Turning to the women, Kraft-Cannon gained momentum (and rest) for the knockout rounds by rolling over 10th-seeded Lithuanian Olympians Monica Paulikiene and Aine Raupetyte 18 and 12 in 32 minutes.
Moving into the first KO matches were USA Olympians Taryn Brasher (nee Kloth) and Kristen Nuss, two-time Olympian Kelly Cheng and Molly Shaw, Corinne Quiggle-Chloe Loreen, and Maddie Anderson-Brooke Bauer. Failing to get out of their pools were Toni Rodriguez-Kylie Deberg and Kimberly Hildreth-Teegan Van Gunst (swept by Cheng-Shaw).
Hugely popular and top-seeded TKN (we’ll still call the LSU products by that nickname even through Taryn is a Brasher, not a Kloth, so the mashup doesn’t work in the literal) hit a speed bump in their second pool-play match. They were swept by the Swiss team of 2024 Olympic bronze medalist Tanja Huberli and her new 19-year-old partner, Leona Kernen, 22-20, 21-19.

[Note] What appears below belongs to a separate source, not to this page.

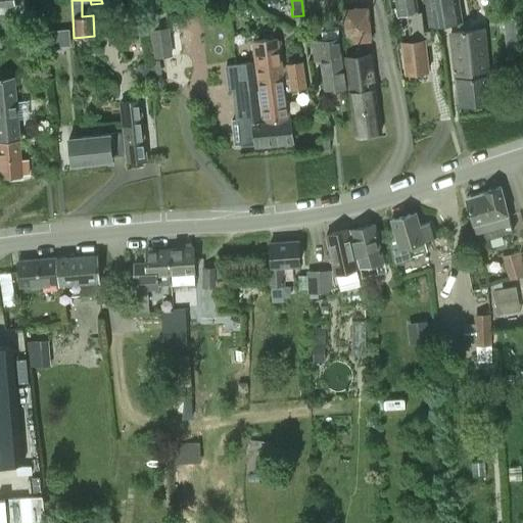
[(411,12),(413,33),(414,41),(402,42),(406,74),(429,70),(426,45),(433,44),(432,31),(425,32),(423,11),(419,12),(418,0),(397,0),(399,13),(411,12)]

In another highlight result, the Austrian Klinger sisters, Dorina and Ranja, won their pool by defeating Olympic gold medalists Duda and Ana Patricia of Brazil in three (15-8 in the tiebreaker).
The men’s and women’s knockout round continued on Friday. The round of 12 will send the six winners to the quarterfinals, as well as two losing teams, which will be determined a formula that carries too many caveats to detail here. I will know who advances when I see the pairings on the go-to Beach Volleyball Database website.